● JOB:
Below are entries; count the lines among them that contain the word "também", and give only the count.
==*==
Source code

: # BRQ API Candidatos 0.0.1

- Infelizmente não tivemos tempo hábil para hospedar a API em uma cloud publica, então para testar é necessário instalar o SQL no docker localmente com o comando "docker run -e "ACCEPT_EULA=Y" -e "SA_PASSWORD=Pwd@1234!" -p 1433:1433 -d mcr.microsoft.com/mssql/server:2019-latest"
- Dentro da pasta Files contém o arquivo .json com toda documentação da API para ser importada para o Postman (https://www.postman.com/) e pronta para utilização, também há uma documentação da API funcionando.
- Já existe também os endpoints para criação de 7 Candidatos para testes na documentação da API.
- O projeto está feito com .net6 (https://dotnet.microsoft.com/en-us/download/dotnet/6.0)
==*==
● EXERCISE RESULT:
2